王子様とビジネス乙女!
迷惑な学園生活
私の名前はカドリ・ベカルマン。
弱小貴族ベカルマン男爵家の地味娘だ。
自分で言うのも何だが、私はわりと品行方正な若者だと思う。
学園では学問に励んでいて成績がいいし、他の令嬢達と違い派手なところが一つもない私は生活指導の先生のお気に入りだ。
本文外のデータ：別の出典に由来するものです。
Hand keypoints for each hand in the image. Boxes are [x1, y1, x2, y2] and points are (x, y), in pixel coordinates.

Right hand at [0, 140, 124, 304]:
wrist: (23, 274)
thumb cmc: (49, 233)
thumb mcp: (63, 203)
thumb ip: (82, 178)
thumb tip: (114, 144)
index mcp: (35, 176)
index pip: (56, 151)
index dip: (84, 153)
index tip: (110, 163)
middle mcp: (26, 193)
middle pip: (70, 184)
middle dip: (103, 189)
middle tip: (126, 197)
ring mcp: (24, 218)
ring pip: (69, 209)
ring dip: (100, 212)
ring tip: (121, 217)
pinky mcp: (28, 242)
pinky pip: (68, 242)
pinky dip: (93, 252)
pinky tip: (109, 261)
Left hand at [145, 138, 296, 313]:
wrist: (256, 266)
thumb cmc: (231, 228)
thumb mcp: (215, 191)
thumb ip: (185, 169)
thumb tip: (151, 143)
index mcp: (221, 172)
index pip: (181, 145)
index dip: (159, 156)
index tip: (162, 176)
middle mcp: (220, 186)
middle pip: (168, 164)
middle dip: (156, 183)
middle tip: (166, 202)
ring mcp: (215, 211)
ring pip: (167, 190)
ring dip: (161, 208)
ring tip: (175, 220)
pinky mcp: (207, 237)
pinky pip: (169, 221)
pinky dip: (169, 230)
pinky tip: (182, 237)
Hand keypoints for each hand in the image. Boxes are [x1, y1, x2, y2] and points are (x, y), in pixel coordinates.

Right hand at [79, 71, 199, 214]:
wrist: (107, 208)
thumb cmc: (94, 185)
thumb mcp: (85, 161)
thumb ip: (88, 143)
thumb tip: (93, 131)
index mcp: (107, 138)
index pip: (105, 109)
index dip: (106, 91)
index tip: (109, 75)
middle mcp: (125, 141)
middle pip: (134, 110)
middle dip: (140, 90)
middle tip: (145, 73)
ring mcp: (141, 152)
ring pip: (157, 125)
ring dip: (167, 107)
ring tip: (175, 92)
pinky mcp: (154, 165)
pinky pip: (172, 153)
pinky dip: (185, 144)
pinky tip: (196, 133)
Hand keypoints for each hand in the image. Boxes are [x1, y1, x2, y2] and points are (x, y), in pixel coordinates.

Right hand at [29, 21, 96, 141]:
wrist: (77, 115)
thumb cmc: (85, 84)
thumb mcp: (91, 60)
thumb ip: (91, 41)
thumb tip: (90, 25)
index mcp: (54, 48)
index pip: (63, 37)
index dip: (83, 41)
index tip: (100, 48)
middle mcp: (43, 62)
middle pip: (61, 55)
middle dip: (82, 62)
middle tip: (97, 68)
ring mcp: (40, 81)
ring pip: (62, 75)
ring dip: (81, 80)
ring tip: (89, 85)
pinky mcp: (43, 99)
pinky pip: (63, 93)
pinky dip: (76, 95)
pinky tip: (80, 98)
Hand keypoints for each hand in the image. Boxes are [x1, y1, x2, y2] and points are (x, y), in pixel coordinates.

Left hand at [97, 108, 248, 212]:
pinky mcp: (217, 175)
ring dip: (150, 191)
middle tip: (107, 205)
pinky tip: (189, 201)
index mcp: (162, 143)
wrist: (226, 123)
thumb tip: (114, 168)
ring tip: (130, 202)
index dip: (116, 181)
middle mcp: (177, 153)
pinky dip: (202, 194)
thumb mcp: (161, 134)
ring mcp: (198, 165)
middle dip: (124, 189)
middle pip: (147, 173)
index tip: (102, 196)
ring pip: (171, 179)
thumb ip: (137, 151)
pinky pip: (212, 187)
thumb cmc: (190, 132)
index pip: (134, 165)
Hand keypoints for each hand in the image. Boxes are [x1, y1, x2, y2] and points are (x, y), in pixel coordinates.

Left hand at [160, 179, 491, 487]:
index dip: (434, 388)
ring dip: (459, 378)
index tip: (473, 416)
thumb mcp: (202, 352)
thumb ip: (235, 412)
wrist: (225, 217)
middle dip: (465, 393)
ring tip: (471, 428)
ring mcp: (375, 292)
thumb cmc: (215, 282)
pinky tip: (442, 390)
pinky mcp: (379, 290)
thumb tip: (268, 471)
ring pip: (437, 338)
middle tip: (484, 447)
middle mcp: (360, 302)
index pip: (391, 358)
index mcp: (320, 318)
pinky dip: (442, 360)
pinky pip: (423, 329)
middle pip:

放課後は自ら営む販売業や貿易業がらみの労働に精を出している。
いつだって私は真面目だ。
だから先々月に素晴らしいビジネスアイデアを思いついた時も、私は真面目に実行した。
今回のビジネスに一役買ってくれたのは、我が学園の麗しの王子様。
レナール皇太子陛下は今年で18歳になる若き王位継承者だ。
その優雅な物腰と甘いマスクは令嬢達を虜にしてやまない。
きっかけはたまたま王子様を盗撮する生徒を見かけたことだった。
夢見るような表情でシャッターを切る彼女の姿に、私の中の天使が囁いたのだ。
これは金になる。
王子様は金になる、と。
私はすぐさまアイデアを実行に移した。
マーケティングのためのアンケートを実施し、カメラマンを手配し、売人を手配した。
素性を隠したままそれらをこなすのは面倒だったが、努力した。
身バレを避けるためには仕方がない。
結果は大成功。
美形の王子様は思った以上に大人気、写真は飛ぶように売れた。
この結果は私をかなり興奮させた。
レナール王子様々である。
新しいビジネスは順調、このまま盗撮写真集の企画に入ろうかという時に――
突然学園長室に呼び出されたのである。